Smart people can be shockingly ignorant. I could not believe some of the arguments I ended up having as part of Pi's Crab working group. Not about Crabs, but about us. These were supposedly some of the best young minds in politics, economics, psychology, anthropology and biology, so you would think that they would have a basic grasp of our own history. And yet time and again they expressed the cynical -- I guess popular at the time -- idea that we are today no different from people 250 years ago.
We all work day to day for someone else -- the argument goes -- and yet struggle to break out, to do something clever, to find an angle, to have a hit. If we get our big break we can strike out on our own and people will work for us. Grad students are no different from Marx's Proletariat. We're all wage slaves trying to become the Man.
As I said: shockingly ignorant. This is wrong in so many ways but let's focus on one, the difference between primary and secondary value.
Suppose Charles Darwin came up with what is arguably the most important idea of all time -- the idea of evolution by natural selection -- today. As a 24th century citizen he would simply publish his idea. He'd have detractors, he'd have champions, but after the excitement died down he'd have confirmations, refs and cites. Auditors would validate his primacy and he'd start to get resources and requests for further work. His great idea would be paid back by the society that raised him and clothed him for 40 years -- with some hope and the opportunity, though no requirement, that he would continue to do great things.
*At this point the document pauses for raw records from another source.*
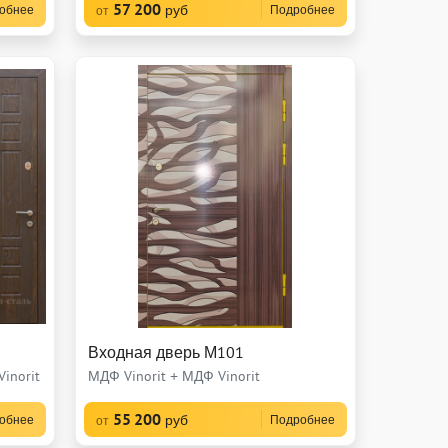
57 200
руб
обнее
Подробнее
от
Входная дверь М101
inorit
МДФ Vinorit + МДФ Vinorit
55 200
руб
обнее
Подробнее
от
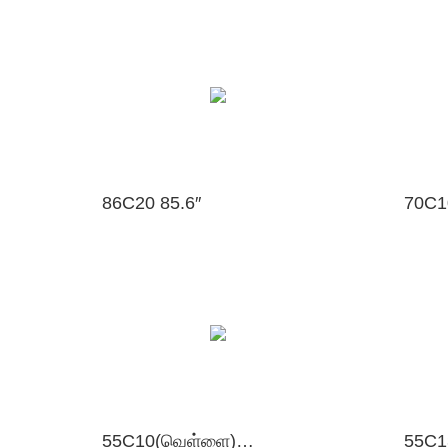
86C20 85.6″
70C1
55C10(வெள்ளை) 54.64″
55C1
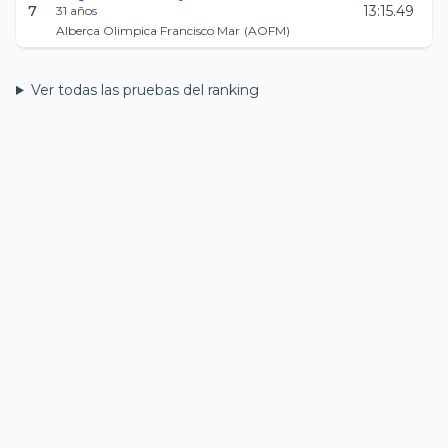
7
13:15.49
31
años
Alberca Olimpica Francisco Mar
(
AOFM
)
Ver todas las pruebas del ranking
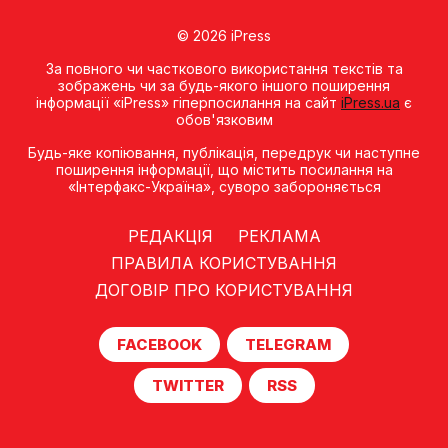
© 2026 iPress
За повного чи часткового використання текстів та
зображень чи за будь-якого іншого поширення
інформації «iPress» гіперпосилання на сайт
iPress.ua
є
обов'язковим
Будь-яке копiювання, публiкацiя, передрук чи наступне
поширення iнформацiї, що мiстить посилання на
«Iнтерфакс-Україна», суворо забороняється
РЕДАКЦІЯ
РЕКЛАМА
ПРАВИЛА КОРИСТУВАННЯ
ДОГОВІР ПРО КОРИСТУВАННЯ
FACEBOOK
TELEGRAM
TWITTER
RSS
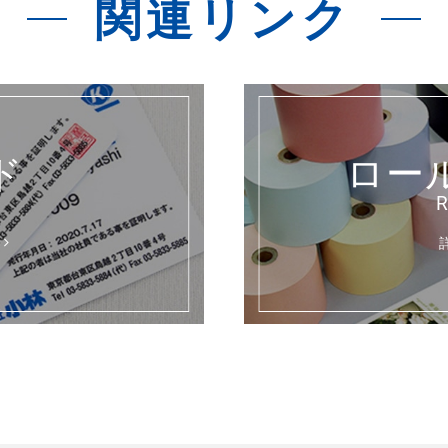
関連リンク
ド
ロー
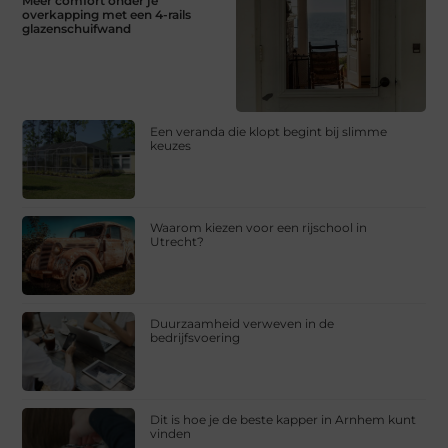
Meer comfort onder je
overkapping met een 4-rails
glazenschuifwand
Een veranda die klopt begint bij slimme
keuzes
Waarom kiezen voor een rijschool in
Utrecht?
Duurzaamheid verweven in de
bedrijfsvoering
Dit is hoe je de beste kapper in Arnhem kunt
vinden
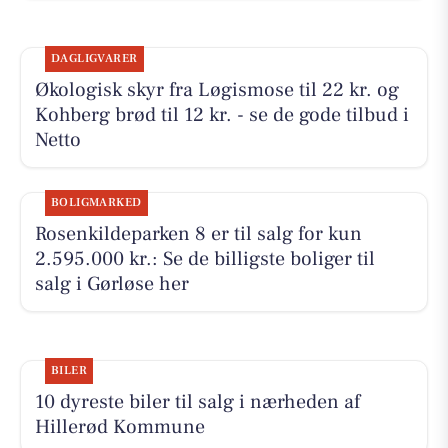
DAGLIGVARER
Økologisk skyr fra Løgismose til 22 kr. og
Kohberg brød til 12 kr. - se de gode tilbud i
Netto
BOLIGMARKED
Rosenkildeparken 8 er til salg for kun
2.595.000 kr.: Se de billigste boliger til
salg i Gørløse her
BILER
10 dyreste biler til salg i nærheden af
Hillerød Kommune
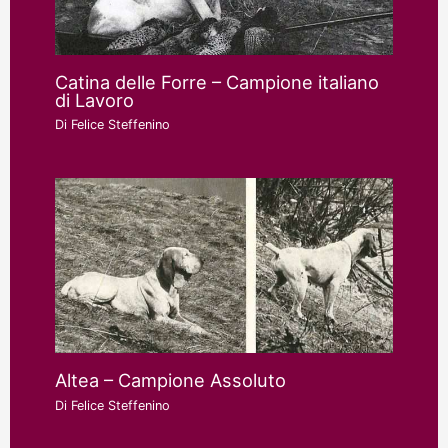
Catina delle Forre – Campione italiano
di Lavoro
Di
Felice Steffenino
Altea – Campione Assoluto
Di
Felice Steffenino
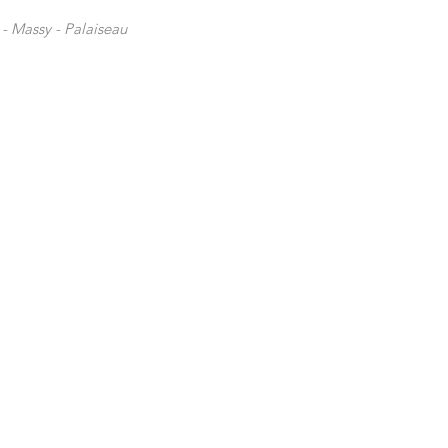
 -
Massy -
Palaiseau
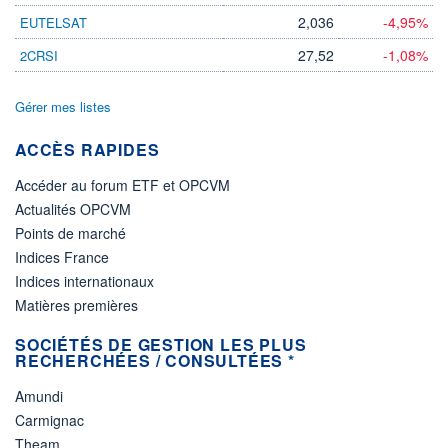
2,036
-4,95%
EUTELSAT
27,52
-1,08%
2CRSI
Gérer mes listes
ACCÈS RAPIDES
Accéder au forum ETF et OPCVM
Actualités OPCVM
Points de marché
Indices France
Indices internationaux
Matières premières
SOCIÉTÉS DE GESTION LES PLUS
RECHERCHÉES / CONSULTÉES *
Amundi
Carmignac
Theam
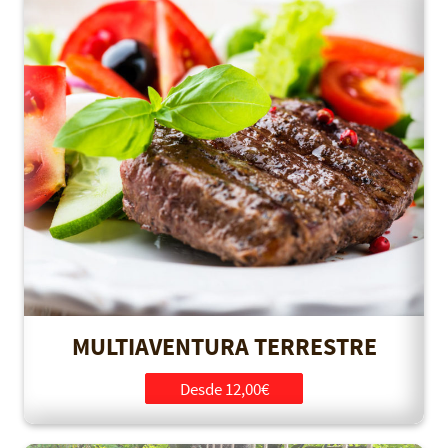
MULTIAVENTURA TERRESTRE
Desde 12,00€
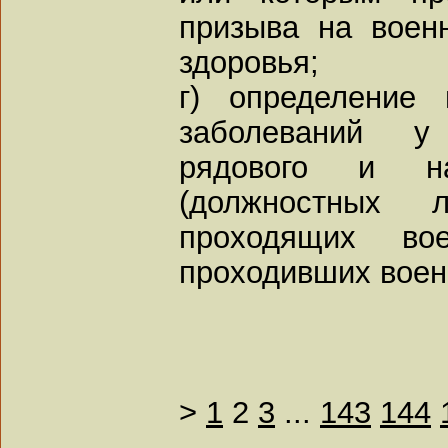
призыва на воен
здоровья;
г) определение 
заболеваний у
рядового и на
(должностных л
проходящих во
проходивших воен
>
1
2
3
...
143
144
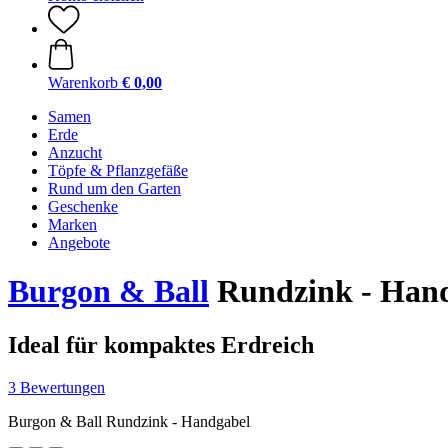
Warenkorb
€ 0,00
Samen
Erde
Anzucht
Töpfe & Pflanzgefäße
Rund um den Garten
Geschenke
Marken
Angebote
Burgon & Ball
Rundzink - Han
Ideal für kompaktes Erdreich
3 Bewertungen
Burgon & Ball Rundzink - Handgabel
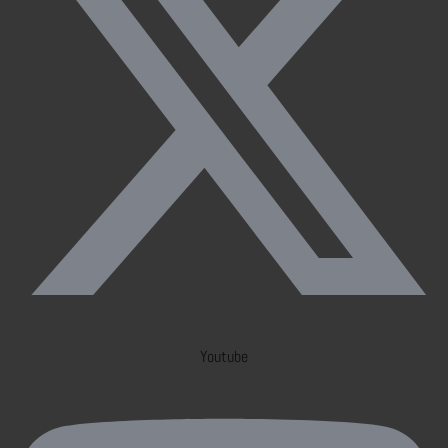
Youtube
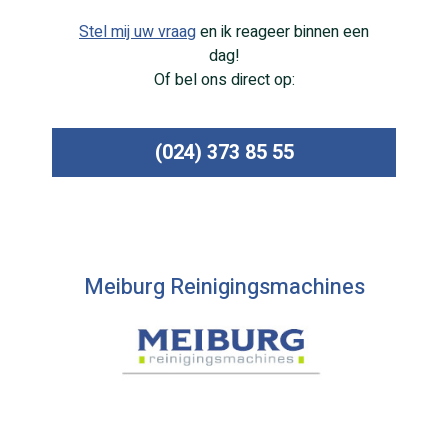
Stel mij uw vraag
en ik reageer binnen een
dag!
Of bel ons direct op:
(024) 373 85 55
Meiburg Reinigingsmachines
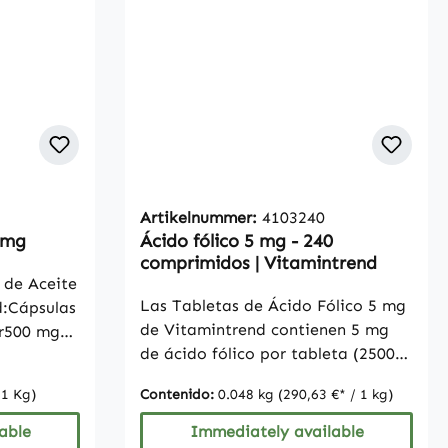
Artikelnummer:
4103240
0mg
Ácido fólico 5 mg - 240
comprimidos | Vitamintrend
 de Aceite
Las Tabletas de Ácido Fólico 5 mg
d:Cápsulas
de Vitamintrend contienen 5 mg
ar500 mg
de ácido fólico por tableta (2500
 cápsula,
% VRN) y son ideales para la
asos
 1 Kg)
Contenido:
0.048 kg
(290,63 €* / 1 kg)
suplementación diaria. El ácido
e ácido
fólico es una vitamina esencial que
 y 12% de
able
Immediately available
That's what it means to "hit it big" today. If you have a world-changing idea we reward that success because of the value of the knowledge we all gain. We're interested in the primary value -- the idea itself.
But suppose Darwin had his great idea at the peak of Financial Age, say, 100 years before the Princeton Compact. What would happen then? The Darwin of 2009 could publish in scientific journals, but that would only earn him praise and citations. Except for rare philanthropic cash awards, praise from colleagues doesn't put food on the table, and citations are only meaningful if you run a science journal. Darwin would need to make money. A great idea -- even the greatest idea -- won't pay the bills unless it can be monetized. Setting aside the question of why a genius like Darwin should be expected to not only have a great idea but also be required to turn it into a business, how can the very idea of evolution itself possibly make a profit?
He could write a book, like he did in 1859, and sell it (at least for another couple of decades until books succumbed to the fate of all digital media). He'd appear on talkshows with Johnny Carson and Jon Stewart to advertise his books, and if he did well as a spokesman he might be invited to be a recurring guest on the Microsoft TV network. "Guest giving opinion" was a paying gig in those days. If he was lucky he might be able to capitalize on his notoriety by appearing on television commercials selling cigarettes. Or he could sell his iconic form and fight plumber Mario on a webgame. If things went really, really well, Darwin could create a TV series about evolution. Making money on that would require selling advertising -- convincing corporations that the people watching would like to hear about the products that they want to sell so they would pay to broadcast the program.
In every case the Darwin of the Financial Age would only have been able to make money -- and thus earn success from his invention -- by finding secondary ways to monetize the idea. The idea itself was worthless. It had no value. Let that sink in for a moment. The most important idea in the history of science had - no - value by itself.
Value, as measured by Financial Age standards, is very different from value as measured today. Monetization distorts incentives. A stupid idea that made money was valuable, while a brilliant idea that couldn't make money was worthless. It's astounding that humans ever made any forward progress at all stuck in a system like that.